= TASK PROMPT =
Report how many lines in the data below contain the string "niezweryfikowany", with case counting, and give only that number.

************

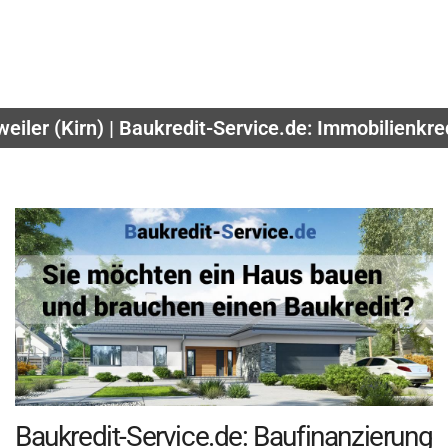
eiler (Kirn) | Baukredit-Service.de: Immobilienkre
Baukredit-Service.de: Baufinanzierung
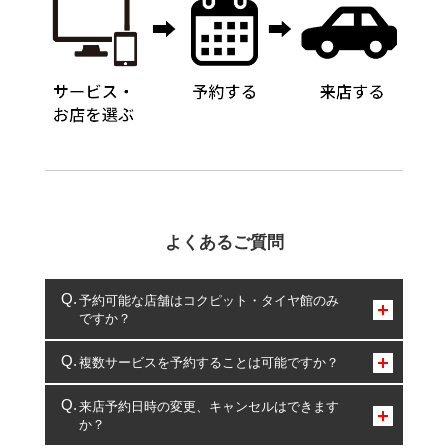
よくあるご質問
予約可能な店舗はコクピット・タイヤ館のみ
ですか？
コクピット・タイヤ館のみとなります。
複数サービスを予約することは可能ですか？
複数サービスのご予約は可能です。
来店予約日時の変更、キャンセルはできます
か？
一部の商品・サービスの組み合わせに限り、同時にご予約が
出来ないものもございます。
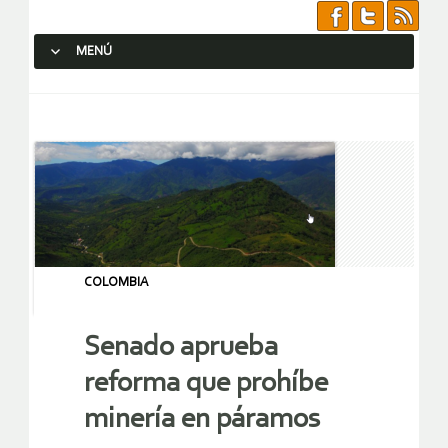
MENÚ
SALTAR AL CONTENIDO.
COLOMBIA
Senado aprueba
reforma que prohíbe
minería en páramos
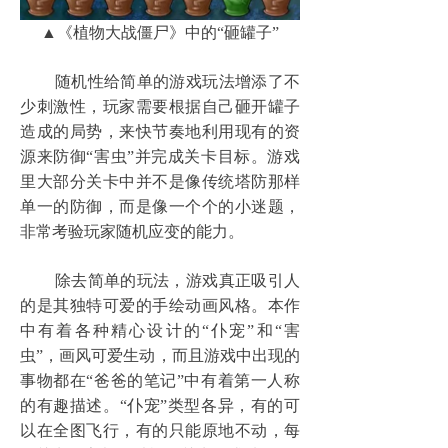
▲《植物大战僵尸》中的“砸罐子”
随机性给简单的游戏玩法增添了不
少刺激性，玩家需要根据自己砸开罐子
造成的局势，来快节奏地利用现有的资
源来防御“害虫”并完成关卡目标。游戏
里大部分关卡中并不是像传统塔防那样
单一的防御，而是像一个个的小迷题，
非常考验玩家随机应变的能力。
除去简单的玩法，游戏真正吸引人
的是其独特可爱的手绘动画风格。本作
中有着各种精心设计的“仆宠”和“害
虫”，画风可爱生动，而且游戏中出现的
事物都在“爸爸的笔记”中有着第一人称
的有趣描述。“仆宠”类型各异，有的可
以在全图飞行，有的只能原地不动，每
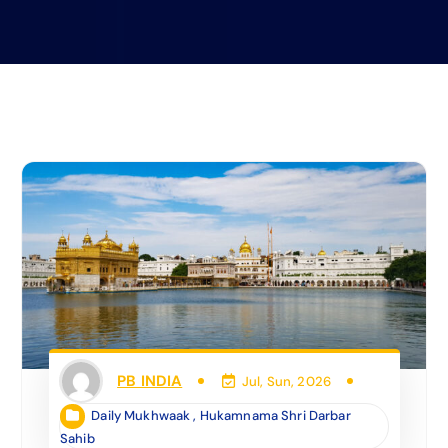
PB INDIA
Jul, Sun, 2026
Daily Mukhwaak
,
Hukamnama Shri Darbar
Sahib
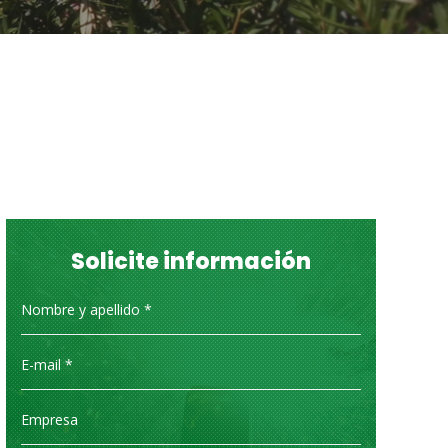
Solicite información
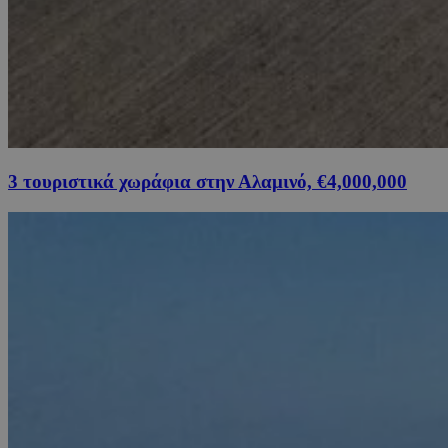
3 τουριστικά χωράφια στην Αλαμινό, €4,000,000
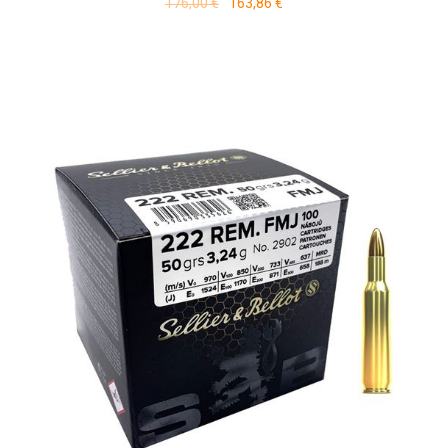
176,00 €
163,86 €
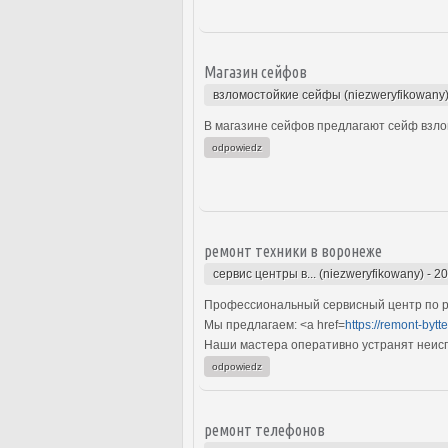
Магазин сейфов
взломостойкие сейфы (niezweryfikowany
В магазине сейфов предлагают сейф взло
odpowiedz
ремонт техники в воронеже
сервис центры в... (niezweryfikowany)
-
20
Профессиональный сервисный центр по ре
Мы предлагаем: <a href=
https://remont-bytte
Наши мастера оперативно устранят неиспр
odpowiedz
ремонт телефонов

************

= ANSWER TO THIS EXERCISE =
2